Pantheism versus Theism

The poet William Blake saw Heaven in a wildflower and he found eternity in an hour. Poets are quite mad, of course. But as Plato recognized, the madness of the gods is to be preferred over the sanity of men.
Poets tend to be heretics too. After all, shattering dogmas so that fresh truths can be perceived is part of a poet’s reason for being.

The poet Czeslaw Miloz once wrote, “You ask me how to pray to someone who is not. All I know is that prayer constructs a velvet bridge. And walking it we are aloft, as on a springboard.”

Miloz, I believe, captured a great truth about prayer and religion. The traditional conception of God as a personal deity who created the world and intervenes in human affairs is no longer intellectually, theologically, or philosophically persuasive. Nikos Kazantzakis, put it well when said, praying to God is like knocking on the door of a deaf man.

The paradox in Miloz’s poem, On Prayer, is that although our prayers almost certainly fall on deaf ears they are nevertheless spiritually empowering. Faced with the dark night of the soul, a time when we are acutely aware of our limitations, we instinctively turn to a power greater than ourselves. This is when we are at our most authentic, even divine-like. The power of prayer lies not in catching the attention of some supreme being, who then intervenes on our behalf, but in the way a truthful and heartfelt inner dialogue, fortifies us to meet life’s most formidable challenges.

The root meaning of the word religion is to link back. Both pantheists and deists share the belief that man has sprung from a transcendental source. For pantheists, this source is Nature, which is a reflection of a slumbering but cosmic intelligence. We humans are a reflection of this unconscious and impersonal intelligence. Nature has emerged into consciousness through us and we are quite literally the eyes and ears of the world. Nature, of course, can be terrifying and awe-inspiring. However, discerning the broad brushstrokes of beauty and harmony against the backdrop of individual suffering can be an aesthetic experience that offers a poetic respite from the harshness of the natural order.

Schopenhauer believed that aesthetic arrest represents a moment when a human being temporarily transcends the limitations of their suffering ego and recognizes (however dimly or faintly) their ultimate identity with the noumenal ground of being.

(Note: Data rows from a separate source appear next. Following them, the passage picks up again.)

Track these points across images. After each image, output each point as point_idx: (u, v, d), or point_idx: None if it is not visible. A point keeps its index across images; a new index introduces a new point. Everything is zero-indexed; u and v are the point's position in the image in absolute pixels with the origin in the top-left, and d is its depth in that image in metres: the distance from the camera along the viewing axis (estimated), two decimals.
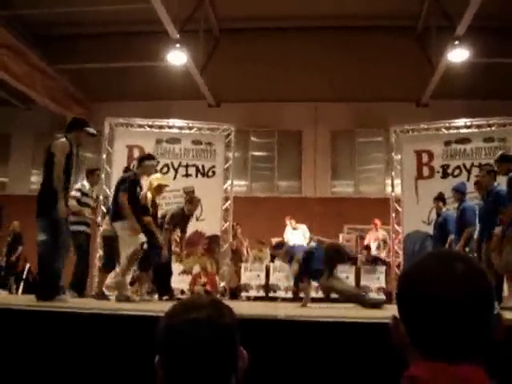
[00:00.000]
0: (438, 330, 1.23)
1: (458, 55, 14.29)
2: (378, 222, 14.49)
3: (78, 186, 9.01)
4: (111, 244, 8.52)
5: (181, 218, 9.78)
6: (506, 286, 7.65)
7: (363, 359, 3.19)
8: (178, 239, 10.01)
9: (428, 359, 1.24)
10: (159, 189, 9.23)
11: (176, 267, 11.08)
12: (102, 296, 8.46)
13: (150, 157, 8.60)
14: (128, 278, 7.91)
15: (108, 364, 3.39)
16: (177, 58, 14.97)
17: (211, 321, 1.49)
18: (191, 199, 10.02)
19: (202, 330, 1.46)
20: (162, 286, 9.43)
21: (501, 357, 1.32)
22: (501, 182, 8.18)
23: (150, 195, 8.97)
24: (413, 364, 1.27)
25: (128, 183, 7.69)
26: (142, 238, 7.54)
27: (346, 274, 12.71)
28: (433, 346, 1.24)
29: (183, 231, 10.05)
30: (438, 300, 1.23)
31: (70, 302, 5.99)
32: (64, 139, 6.52)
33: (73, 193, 8.37)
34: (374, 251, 14.32)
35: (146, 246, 7.59)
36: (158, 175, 10.29)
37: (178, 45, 14.46)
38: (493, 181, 8.25)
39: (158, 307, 5.76)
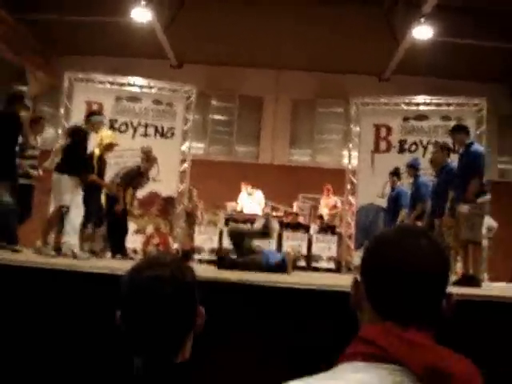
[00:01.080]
0: (396, 296, 1.31)
1: (423, 33, 14.36)
2: (329, 187, 14.54)
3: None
4: None
5: (135, 176, 9.74)
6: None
7: (315, 323, 3.27)
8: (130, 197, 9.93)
9: (381, 321, 1.30)
10: (110, 147, 9.17)
11: (130, 226, 11.05)
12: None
13: (97, 112, 8.63)
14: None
15: (65, 322, 3.40)
16: (142, 15, 14.66)
17: (174, 278, 1.54)
18: (148, 157, 9.98)
19: (165, 286, 1.51)
20: (116, 244, 9.40)
21: (446, 328, 1.39)
22: (454, 159, 8.29)
23: (97, 152, 8.91)
24: (365, 326, 1.34)
25: (73, 137, 7.76)
26: (66, 200, 7.49)
27: (298, 242, 12.87)
28: (389, 310, 1.32)
29: (135, 188, 9.98)
30: (400, 270, 1.31)
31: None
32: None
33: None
34: (325, 217, 14.45)
35: (65, 209, 7.52)
36: (109, 132, 10.20)
37: (143, 1, 14.18)
38: (446, 157, 8.34)
39: (114, 265, 5.76)
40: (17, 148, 7.45)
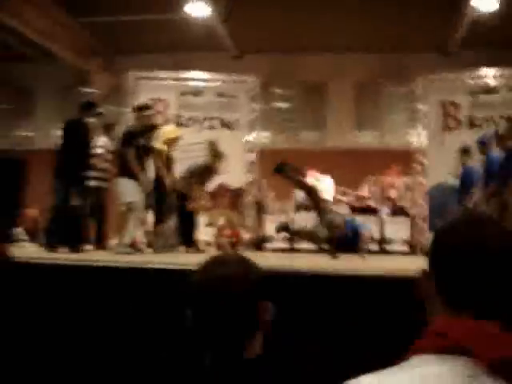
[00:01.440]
0: (468, 287, 1.29)
1: (487, 3, 13.93)
2: (395, 167, 14.28)
3: (99, 143, 9.17)
4: None
5: (203, 172, 9.84)
6: None
7: (384, 313, 3.24)
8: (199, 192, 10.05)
9: (453, 314, 1.29)
10: (172, 142, 9.32)
11: (201, 220, 11.19)
12: None
13: (145, 107, 8.73)
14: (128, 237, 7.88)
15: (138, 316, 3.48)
16: (199, 8, 14.77)
17: (239, 277, 1.56)
18: (215, 153, 10.07)
19: (231, 285, 1.54)
20: (187, 238, 9.56)
21: None
22: None
23: (164, 148, 9.09)
24: (437, 319, 1.32)
25: (125, 138, 7.88)
26: (131, 197, 7.63)
27: (370, 226, 12.76)
28: (461, 301, 1.30)
29: (203, 184, 10.11)
30: (471, 259, 1.29)
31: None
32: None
33: (98, 150, 8.72)
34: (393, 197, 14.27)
35: (131, 206, 7.64)
36: (171, 127, 10.40)
37: None
38: None
39: (183, 259, 5.85)
40: (90, 152, 7.86)
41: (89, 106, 8.18)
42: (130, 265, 4.08)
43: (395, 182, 14.35)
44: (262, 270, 1.65)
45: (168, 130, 9.67)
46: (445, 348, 1.23)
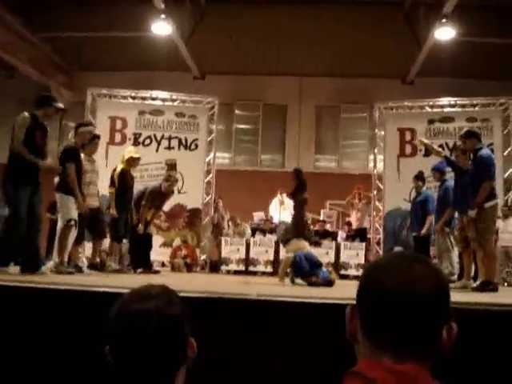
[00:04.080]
0: (390, 325, 1.27)
1: (445, 33, 14.21)
2: (357, 188, 14.28)
3: None
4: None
5: (157, 196, 9.73)
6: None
7: (332, 342, 3.20)
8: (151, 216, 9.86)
9: (376, 354, 1.26)
10: (131, 161, 9.25)
11: (156, 239, 11.08)
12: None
13: (85, 123, 8.46)
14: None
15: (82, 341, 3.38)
16: (162, 28, 14.75)
17: (160, 311, 1.50)
18: (168, 177, 9.98)
19: (151, 320, 1.47)
20: (137, 259, 9.41)
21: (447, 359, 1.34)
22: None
23: (119, 168, 9.01)
24: (360, 360, 1.29)
25: (68, 154, 7.57)
26: (73, 214, 7.37)
27: (326, 250, 12.77)
28: (384, 340, 1.27)
29: (158, 208, 10.01)
30: (394, 297, 1.27)
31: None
32: (26, 114, 6.53)
33: None
34: (355, 222, 14.27)
35: (73, 223, 7.35)
36: (131, 148, 10.39)
37: (163, 15, 14.24)
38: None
39: (127, 281, 5.74)
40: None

Seeing Nature as a work of art is no easy task. Great poets demonstrate that an immersion in nature need not be some sort of escapist regression, as The New York Times columnist Ross Douthat implies in his Op-Ed, Heaven and Nature. Put simply, the kernels of insight and enlightenment that poets like Blake convey have the power to recreate in us the same “Ah ah” experience that stirred the soul of poets in the first place.

In contrast, abstract conceptions of an all-good Almighty -- whose sole remaining function these days is to save His creatures from the evils of His own Creation – seems like an escapist fantasy at best and pernicious nonsense at worst. There is nothing more painful than false belief. And I fear that much of the anger that seems to be consuming the religious right in America at the moment stems from frustration that invariably develops when a person’s worldview is at complete variance with the world he or she inhabits.

Ross Douthat theistic apologia is rhetorically brilliant, but his logic is unpersuasive. His chief argument in favor of theism is that pantheism cannot deliver man from the evils and suffering of this world. But using Hollywood homages to pantheism as proverbial straw men allows Douthat to paint “nature worship” in superficial way.

Wittgenstein was famous for dissolving – not solving – philosophical conundrums. His insight, still not widely appreciated, is that the way we use (and misuse) language generates pseudo-problems. For instance, to say, “It is raining” does not mean there is some entity “It” that is raining. In a similar way, theism generates many false problems by positing literal entities – A savior God, Heaven, and Hell – which are not ontologically real. Pursuing mirages is bound to create angst. Ultimately, it may be that theism creates the malady it purports to cure.